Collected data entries
- Opening Delimiter -

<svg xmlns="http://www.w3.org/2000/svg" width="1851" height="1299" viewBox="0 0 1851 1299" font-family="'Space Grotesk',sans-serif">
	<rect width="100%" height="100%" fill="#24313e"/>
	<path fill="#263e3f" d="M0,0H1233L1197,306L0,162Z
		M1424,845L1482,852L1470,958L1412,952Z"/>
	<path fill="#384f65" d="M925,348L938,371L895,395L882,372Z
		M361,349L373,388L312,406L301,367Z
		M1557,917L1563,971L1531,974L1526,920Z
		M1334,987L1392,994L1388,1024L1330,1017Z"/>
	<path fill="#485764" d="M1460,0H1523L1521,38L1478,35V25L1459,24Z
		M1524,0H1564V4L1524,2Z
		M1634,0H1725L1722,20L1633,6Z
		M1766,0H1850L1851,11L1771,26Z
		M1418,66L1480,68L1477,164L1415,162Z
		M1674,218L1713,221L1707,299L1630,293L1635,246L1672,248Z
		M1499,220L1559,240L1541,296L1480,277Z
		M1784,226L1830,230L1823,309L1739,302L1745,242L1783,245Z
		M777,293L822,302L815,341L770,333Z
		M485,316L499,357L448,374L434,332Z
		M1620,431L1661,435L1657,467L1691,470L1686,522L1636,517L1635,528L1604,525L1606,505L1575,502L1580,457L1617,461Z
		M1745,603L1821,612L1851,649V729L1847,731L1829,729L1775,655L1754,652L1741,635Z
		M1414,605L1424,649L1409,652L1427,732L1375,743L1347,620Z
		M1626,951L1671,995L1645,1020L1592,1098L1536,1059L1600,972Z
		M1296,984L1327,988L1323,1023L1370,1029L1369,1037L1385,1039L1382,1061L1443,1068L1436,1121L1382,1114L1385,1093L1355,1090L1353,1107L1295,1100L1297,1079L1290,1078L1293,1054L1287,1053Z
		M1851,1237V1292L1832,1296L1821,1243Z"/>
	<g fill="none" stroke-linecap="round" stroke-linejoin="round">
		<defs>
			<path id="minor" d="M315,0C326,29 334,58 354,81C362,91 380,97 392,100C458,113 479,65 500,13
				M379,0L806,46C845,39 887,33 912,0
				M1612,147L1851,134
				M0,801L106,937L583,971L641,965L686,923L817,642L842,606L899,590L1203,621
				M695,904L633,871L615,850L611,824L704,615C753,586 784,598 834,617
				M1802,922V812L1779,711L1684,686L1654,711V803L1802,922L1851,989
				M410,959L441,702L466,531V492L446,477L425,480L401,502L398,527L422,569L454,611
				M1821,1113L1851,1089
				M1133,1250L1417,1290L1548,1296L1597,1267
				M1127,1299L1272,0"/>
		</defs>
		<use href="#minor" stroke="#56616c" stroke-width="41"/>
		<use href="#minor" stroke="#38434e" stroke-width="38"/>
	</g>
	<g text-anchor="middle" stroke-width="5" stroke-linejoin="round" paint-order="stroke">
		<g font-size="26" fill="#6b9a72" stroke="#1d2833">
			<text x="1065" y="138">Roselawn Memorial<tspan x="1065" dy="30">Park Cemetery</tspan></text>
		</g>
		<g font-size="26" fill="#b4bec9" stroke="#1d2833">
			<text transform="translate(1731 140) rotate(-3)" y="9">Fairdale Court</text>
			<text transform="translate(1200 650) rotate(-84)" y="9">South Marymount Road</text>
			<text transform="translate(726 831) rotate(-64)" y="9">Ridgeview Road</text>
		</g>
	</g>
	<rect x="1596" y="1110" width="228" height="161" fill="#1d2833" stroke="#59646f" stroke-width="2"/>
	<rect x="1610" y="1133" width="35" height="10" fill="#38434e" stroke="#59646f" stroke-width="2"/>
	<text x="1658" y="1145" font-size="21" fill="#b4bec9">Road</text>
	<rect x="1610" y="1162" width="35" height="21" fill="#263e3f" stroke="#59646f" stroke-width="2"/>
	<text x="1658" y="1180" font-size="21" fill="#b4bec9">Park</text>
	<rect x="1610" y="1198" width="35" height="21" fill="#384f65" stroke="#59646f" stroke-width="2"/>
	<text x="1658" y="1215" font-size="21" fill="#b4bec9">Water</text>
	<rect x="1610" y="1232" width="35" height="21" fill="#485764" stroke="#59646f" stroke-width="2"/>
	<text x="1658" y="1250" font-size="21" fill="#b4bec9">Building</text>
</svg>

- Closing Delimiter -

**WHAT YOU NEED TO DO:**
Nothing is to be left out: set down all the records again exactly.

**EXERCISE RESULT:**
<svg xmlns="http://www.w3.org/2000/svg" width="1851" height="1299" viewBox="0 0 1851 1299" font-family="'Space Grotesk',sans-serif">
	<rect width="100%" height="100%" fill="#24313e"/>
	<path fill="#263e3f" d="M0,0H1233L1197,306L0,162Z
		M1424,845L1482,852L1470,958L1412,952Z"/>
	<path fill="#384f65" d="M925,348L938,371L895,395L882,372Z
		M361,349L373,388L312,406L301,367Z
		M1557,917L1563,971L1531,974L1526,920Z
		M1334,987L1392,994L1388,1024L1330,1017Z"/>
	<path fill="#485764" d="M1460,0H1523L1521,38L1478,35V25L1459,24Z
		M1524,0H1564V4L1524,2Z
		M1634,0H1725L1722,20L1633,6Z
		M1766,0H1850L1851,11L1771,26Z
		M1418,66L1480,68L1477,164L1415,162Z
		M1674,218L1713,221L1707,299L1630,293L1635,246L1672,248Z
		M1499,220L1559,240L1541,296L1480,277Z
		M1784,226L1830,230L1823,309L1739,302L1745,242L1783,245Z
		M777,293L822,302L815,341L770,333Z
		M485,316L499,357L448,374L434,332Z
		M1620,431L1661,435L1657,467L1691,470L1686,522L1636,517L1635,528L1604,525L1606,505L1575,502L1580,457L1617,461Z
		M1745,603L1821,612L1851,649V729L1847,731L1829,729L1775,655L1754,652L1741,635Z
		M1414,605L1424,649L1409,652L1427,732L1375,743L1347,620Z
		M1626,951L1671,995L1645,1020L1592,1098L1536,1059L1600,972Z
		M1296,984L1327,988L1323,1023L1370,1029L1369,1037L1385,1039L1382,1061L1443,1068L1436,1121L1382,1114L1385,1093L1355,1090L1353,1107L1295,1100L1297,1079L1290,1078L1293,1054L1287,1053Z
		M1851,1237V1292L1832,1296L1821,1243Z"/>
	<g fill="none" stroke-linecap="round" stroke-linejoin="round">
		<defs>
			<path id="minor" d="M315,0C326,29 334,58 354,81C362,91 380,97 392,100C458,113 479,65 500,13
				M379,0L806,46C845,39 887,33 912,0
				M1612,147L1851,134
				M0,801L106,937L583,971L641,965L686,923L817,642L842,606L899,590L1203,621
				M695,904L633,871L615,850L611,824L704,615C753,586 784,598 834,617
				M1802,922V812L1779,711L1684,686L1654,711V803L1802,922L1851,989
				M410,959L441,702L466,531V492L446,477L425,480L401,502L398,527L422,569L454,611
				M1821,1113L1851,1089
				M1133,1250L1417,1290L1548,1296L1597,1267
				M1127,1299L1272,0"/>
		</defs>
		<use href="#minor" stroke="#56616c" stroke-width="41"/>
		<use href="#minor" stroke="#38434e" stroke-width="38"/>
	</g>
	<g text-anchor="middle" stroke-width="5" stroke-linejoin="round" paint-order="stroke">
		<g font-size="26" fill="#6b9a72" stroke="#1d2833">
			<text x="1065" y="138">Roselawn Memorial<tspan x="1065" dy="30">Park Cemetery</tspan></text>
		</g>
		<g font-size="26" fill="#b4bec9" stroke="#1d2833">
			<text transform="translate(1731 140) rotate(-3)" y="9">Fairdale Court</text>
			<text transform="translate(1200 650) rotate(-84)" y="9">South Marymount Road</text>
			<text transform="translate(726 831) rotate(-64)" y="9">Ridgeview Road</text>
		</g>
	</g>
	<rect x="1596" y="1110" width="228" height="161" fill="#1d2833" stroke="#59646f" stroke-width="2"/>
	<rect x="1610" y="1133" width="35" height="10" fill="#38434e" stroke="#59646f" stroke-width="2"/>
	<text x="1658" y="1145" font-size="21" fill="#b4bec9">Road</text>
	<rect x="1610" y="1162" width="35" height="21" fill="#263e3f" stroke="#59646f" stroke-width="2"/>
	<text x="1658" y="1180" font-size="21" fill="#b4bec9">Park</text>
	<rect x="1610" y="1198" width="35" height="21" fill="#384f65" stroke="#59646f" stroke-width="2"/>
	<text x="1658" y="1215" font-size="21" fill="#b4bec9">Water</text>
	<rect x="1610" y="1232" width="35" height="21" fill="#485764" stroke="#59646f" stroke-width="2"/>
	<text x="1658" y="1250" font-size="21" fill="#b4bec9">Building</text>
</svg>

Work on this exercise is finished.